Crystal structures and photoelectron spectra of some trimethanoanthracenes, tetramethanonaphthacenes, and pentamethanopentacenes. Experimental evidence for laticyclic hyperconjugation

Abstract

Photoelectron (p.e.) spectra of the series of dienes (4), (10), (11a)–(13a), and crystal structures for the dodecachlorodienes(11b)–(13b) are reported. The spectra revealed large π-splitting energies of 0.32 and 0.52 eV for (4) and (11a) respectively.
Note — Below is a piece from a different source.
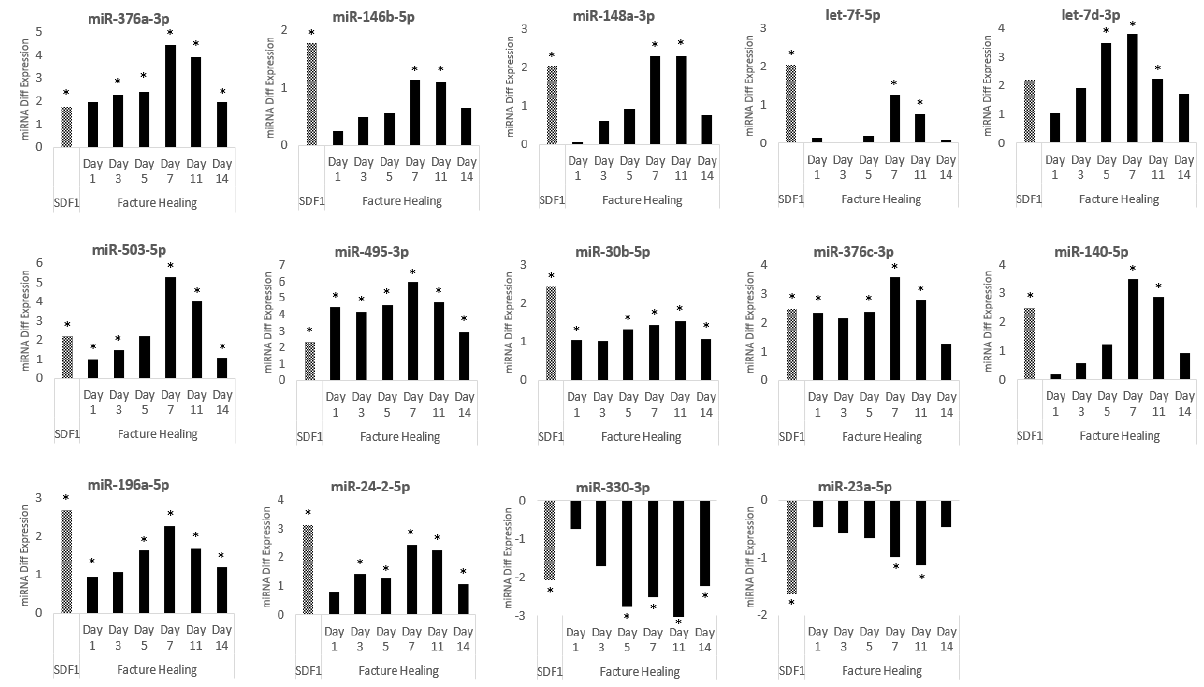
Figure 3: Common miRNAs regulated in presence of SDF-1 treatment (at 72 hours) and during murine femur fracture healing (across multiple time points ranging from day 1 through day 14). Fracture healing data was retrieved from GEO dataset uploaded by Hadjiargyrou et al. (GEO accession GSE76197) in which murine bone fractures were generated and miRNA-enriched RNA was isolated from calluses at post-fracture days 1, 3, 5, 7, 11, and 14 and compared to intact bone (control) ( n = 3). Microarray analysis revealed 306 and 374 up- and down-regulated miRNAs, respectively, of which 14 were similar to our study and presented in this figure with their respective fold changes. Significance in fold change (*) of GEO data was determined by GEO2R adjusted p -value <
The value of (4) is attributed to the presence of orbital interactions through six σ bonds (OIT-6-B), and this, taken with the p.e. data for the dienes (1)–(3), provides convincing evidence for the long-range nature of OIT-n-B. The larger π-splitting energy of 0.52 eV observed for (11a), compared with (4), has been explained in terms of the presence of two reinforcing orbital interactions: OIT-6-B and a new variant of hyperconjugation, called laticyclic hyperconjugation, in which the π MOs of the double bonds mix with the _ψπ MO of the central CH₂ bridge of (11a). The surprisingly large π-splitting energy of 0.29 eV observed for (12a) is also due largely to laticyclic hyperconjugation involving both pairs of symmetry adapted _ψπ MOs of the CH₂ bridges. No π-splitting energy could be detected in the p.e. spectrum of (13a). From the crystal structures of (11b)–(13b), it was found that the distance between neighbouring CH₂ groups, and between a double bond and its closest CH₂ neighbour is about 3 Å in all three compounds. HF/STO-3G calculations on model ethene ⋯(CH₄)_n⋯ ethene complexes suggest that laticyclic interactions, like OIT-n-B, are very long-range processes, the predicted π-splitting energies amounting to ca. 10^–3 eV for two double bonds separated by ca. 33 Å. The relevance of these orbital interactions to biological electron-transfer processes is briefly discussed.